Tapi, Anda melihat dalam pembagian tersebut terjadi ketidakadilan. Ada beberapa kerabat Pak RT yang sebetulnya termasuk mampu, menerima bantuan. Di lain pihak, beberapa orang tetangga Anda yang Anda tahu pasti mereka tergolong tidak mampu, untuk makan sehari-hari saja sudah susah, yang tidak menerima bantuan.
Anda ingin menyampaikan keberatan ke Pak RT atas kondisi yang menurut Anda tidak adil itu. Bagaimana caranya? Pertama, mulai dengan menyatakan hal yang positif, berupa pujian atau dukungan atas program sang ketua RT yang cepat dalam mendistribusikan bantuan.

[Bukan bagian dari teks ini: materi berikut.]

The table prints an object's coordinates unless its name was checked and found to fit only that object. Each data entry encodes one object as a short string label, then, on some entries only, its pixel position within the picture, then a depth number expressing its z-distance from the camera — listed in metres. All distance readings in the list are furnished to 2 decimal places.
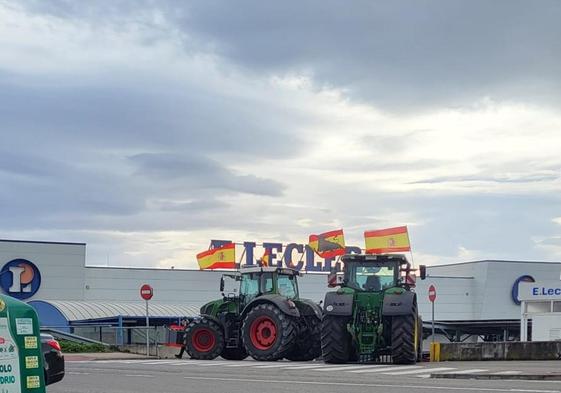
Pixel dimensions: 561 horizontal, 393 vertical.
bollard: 25.95
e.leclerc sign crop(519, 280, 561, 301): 45.38
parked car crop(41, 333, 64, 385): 13.09
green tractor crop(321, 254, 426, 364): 22.31
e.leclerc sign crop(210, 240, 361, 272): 54.69
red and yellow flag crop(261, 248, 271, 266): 54.99
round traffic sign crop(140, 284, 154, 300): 30.94
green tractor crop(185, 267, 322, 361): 24.58
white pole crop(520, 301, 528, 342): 44.36
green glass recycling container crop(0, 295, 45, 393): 7.07
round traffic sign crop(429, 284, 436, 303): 31.39
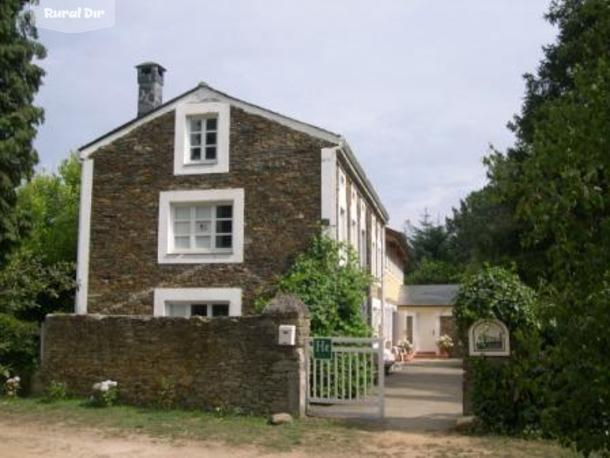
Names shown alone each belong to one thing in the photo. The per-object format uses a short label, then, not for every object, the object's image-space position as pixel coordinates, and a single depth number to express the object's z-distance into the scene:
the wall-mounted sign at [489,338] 11.77
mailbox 12.62
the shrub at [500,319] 11.27
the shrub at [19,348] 16.22
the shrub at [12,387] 15.31
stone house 17.61
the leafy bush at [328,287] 15.70
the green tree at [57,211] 24.06
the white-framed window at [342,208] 18.48
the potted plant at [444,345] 35.62
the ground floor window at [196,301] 17.77
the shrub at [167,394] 13.70
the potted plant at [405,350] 30.26
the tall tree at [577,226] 3.30
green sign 12.95
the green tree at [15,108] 16.09
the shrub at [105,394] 13.92
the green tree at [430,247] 68.08
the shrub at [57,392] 14.70
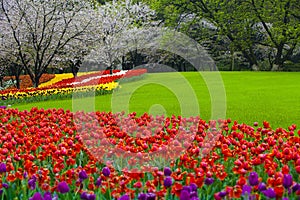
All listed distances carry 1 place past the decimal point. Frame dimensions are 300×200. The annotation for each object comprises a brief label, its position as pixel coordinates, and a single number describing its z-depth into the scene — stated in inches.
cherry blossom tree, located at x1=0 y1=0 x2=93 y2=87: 798.5
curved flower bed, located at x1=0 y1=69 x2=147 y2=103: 604.1
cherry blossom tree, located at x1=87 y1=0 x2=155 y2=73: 1006.8
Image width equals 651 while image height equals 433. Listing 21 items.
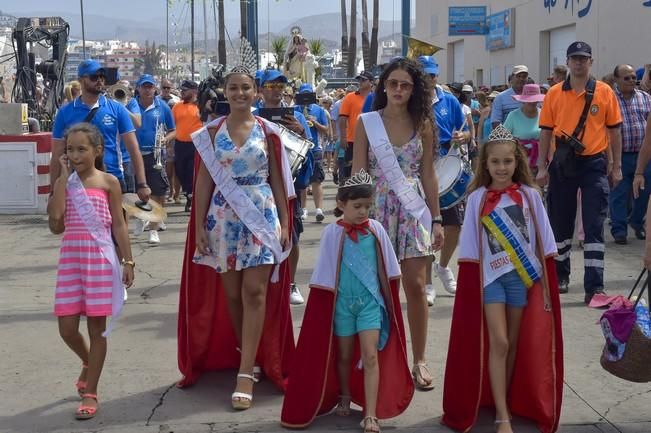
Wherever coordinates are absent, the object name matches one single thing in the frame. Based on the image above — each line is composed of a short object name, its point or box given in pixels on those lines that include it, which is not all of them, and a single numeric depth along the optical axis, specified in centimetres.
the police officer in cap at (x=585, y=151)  850
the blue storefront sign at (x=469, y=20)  4062
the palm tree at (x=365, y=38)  5606
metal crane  2172
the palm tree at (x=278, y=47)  5978
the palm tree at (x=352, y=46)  5638
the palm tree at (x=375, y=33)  5418
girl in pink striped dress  561
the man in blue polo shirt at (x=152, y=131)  1275
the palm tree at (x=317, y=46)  6366
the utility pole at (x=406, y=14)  3294
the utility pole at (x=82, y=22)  4859
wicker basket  507
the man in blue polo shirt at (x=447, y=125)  800
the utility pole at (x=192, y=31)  5298
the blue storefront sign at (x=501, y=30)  3669
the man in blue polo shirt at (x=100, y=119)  801
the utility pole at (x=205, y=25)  5503
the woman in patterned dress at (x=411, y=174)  616
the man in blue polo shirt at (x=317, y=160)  1220
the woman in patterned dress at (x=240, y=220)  589
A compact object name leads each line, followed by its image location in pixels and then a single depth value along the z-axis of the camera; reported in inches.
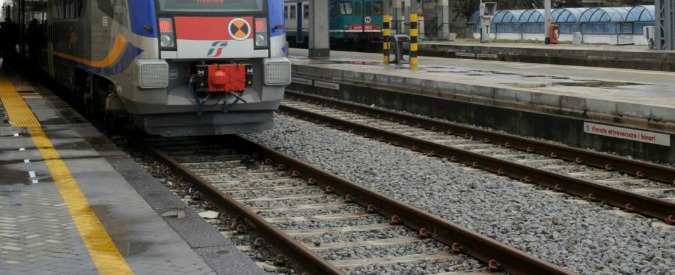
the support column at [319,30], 1262.3
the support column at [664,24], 1116.5
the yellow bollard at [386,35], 1073.5
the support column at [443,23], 1718.8
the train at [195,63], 452.8
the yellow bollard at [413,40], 969.8
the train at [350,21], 1748.3
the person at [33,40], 893.9
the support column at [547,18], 1429.6
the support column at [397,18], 1673.2
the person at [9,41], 1276.8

Kedua, baru masuk topik spesifik tentang kelemahan dalam pelaksanaannya. Anda tidak perlu mengatakan ini tidak adil (meskipun Anda sudah merasa geram, karena adil atau tidak, bisa dianggap sebagai opini pribadi). Yang Anda perlu paparkan hanyalah bukti bahwa beberapa tetangga Anda kehidupannya sangat susah dan tidak menerima bantuan.
Sebaliknya, sampaikan pula bukti adanya kerabat RT yang tergolong mampu, namun malah menerima sembako. Gaya kalimatnya tidak usah emosi, berprasangka baik saja, mungkin Pak RT tidak punya data yang akurat, atau mungkin ada ketidaksengajaan.Â
Ketiga, ditutup dengan hal positif lagi dengan menekankan bahwa Pak RT diyakini pasti punya itikad baik untuk melakukan koreksi. Jadi, untuk penyaluran bantuan tahap berikutnya, beliau akan membantu tetangga yang belum kebagian, atau berusaha mengumpulkan sumbangan, agar untuk tahap sekarang pun, si tetangga juga terbantu.
Nah, pola positif-negatif-positif tersebut, akan efektif bila didasarkan atas niat baik, niat untuk memperbaiki keadaan, bukan menghancurkan. Jika niatnya sudah tidak baik, tulisan ini menjadi tidak relevan, karena kalimatnya akan negatif semua.